As a 23-year-old heading out to share a west end of Glasgow residence with two seemingly cool postgrad girls of a similar age, I had visions of constant parties.

But instead of living with Miles and Anna or Joey and Chandler I got Gillian McKeith and Aggie from How Clean Is Your House.

Tin of bean blockades were set up to separate food in cupboards and a Pledge SWAT team was despatched for every dust spot, while socialising after 9pm was met with abuse.

Now before the image of a stereotype boorish lad gets cemented in your head, I always washed my own dishes and I even learned to put the toilet seat down.

Although I do still feel guilty about pinning the blame on one of the girls after a friend and I returned home in the middle of the night, put some pizza in the oven and passed out, leaving the pepperoni and putrefied carbon delight to broil for four hours.

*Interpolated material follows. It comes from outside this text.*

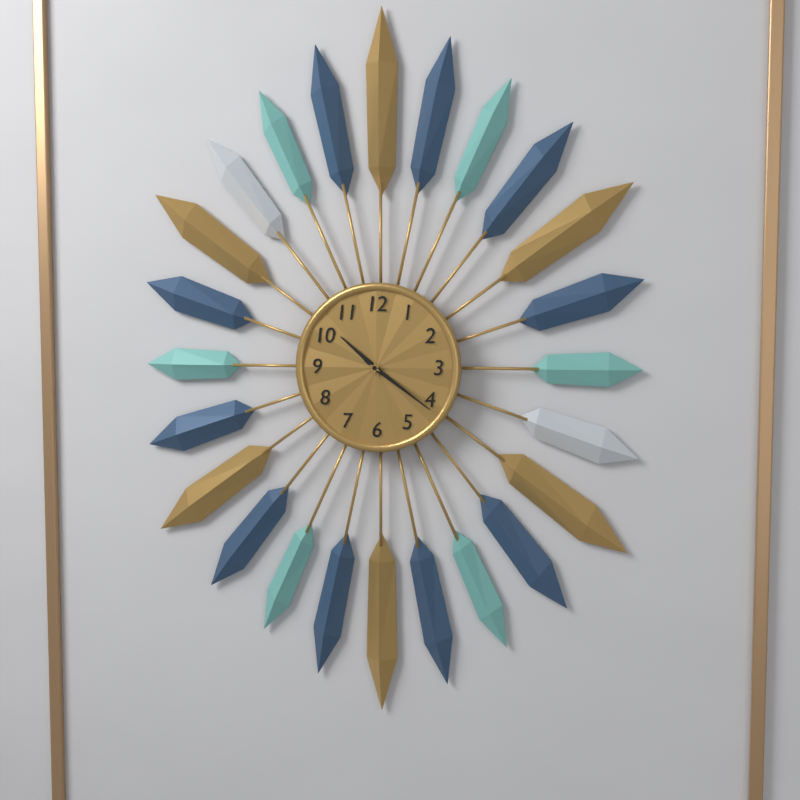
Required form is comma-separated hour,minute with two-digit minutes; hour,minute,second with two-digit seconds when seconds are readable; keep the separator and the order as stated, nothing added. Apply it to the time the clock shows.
10,21
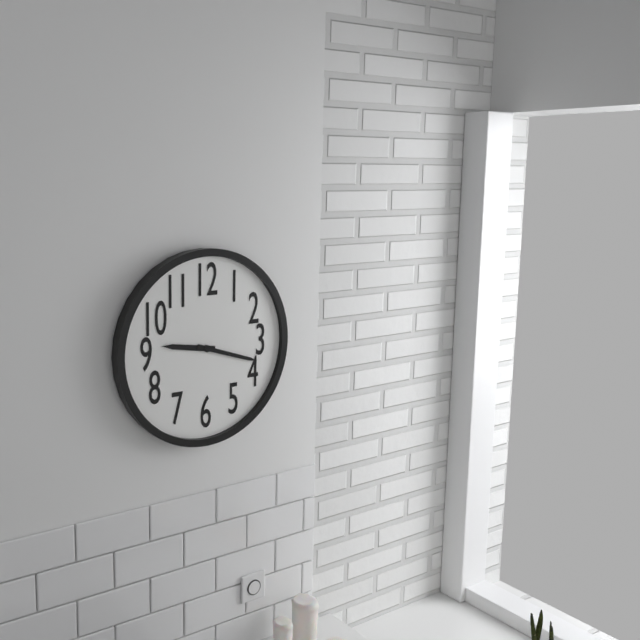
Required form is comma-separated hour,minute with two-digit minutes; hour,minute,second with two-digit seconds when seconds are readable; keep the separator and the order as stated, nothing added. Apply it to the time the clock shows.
9,18
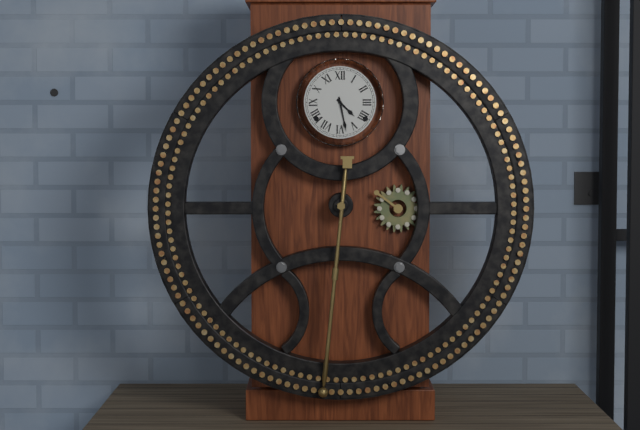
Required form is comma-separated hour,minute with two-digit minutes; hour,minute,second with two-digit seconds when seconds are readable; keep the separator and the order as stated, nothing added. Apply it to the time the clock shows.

When we were both awakened by the smell, I chucked the remains out the window and sat silently hungover the next day as one girl laid into the other about her burned chicken dinner the previous night.

But the home economics twins were actually the nicest people I ever shared a flat with.

They were replaced by a student who had such a complex about other people knowing he had peed, that he took to urinating into empty beer cans and pouring them down the loo when we were all out.

And in my next flat, I shared with a man-eating girl who had more stalkers and psychos delivered to the flat per week than the cannabis fiend across the hall had takeaways.

The constantly stoned and stinky student also decided it would be a good idea to grow his own wacky baccy plants out his window, directly across the street from the bay living room of an unimpressed landlord.

Next up was the most anal (literally) human being I have ever met - she insisted we all keep our own individual loo paper in the toilet. To keep them separate, she suggested we try writing our initials on them, but I ran out of ink after the 734th sheet and had to roll it back up.

After three years, I escaped my loony lifestyle thanks to the love of a good woman, and the key to anice one bedroomed flat, when I moved in with my girlfriend and said goodbye to my last ever flatmate.

But I did gain some lessons from the This Life lie - I haven't burned a pizza since, and I always remember to put the toilet seat down.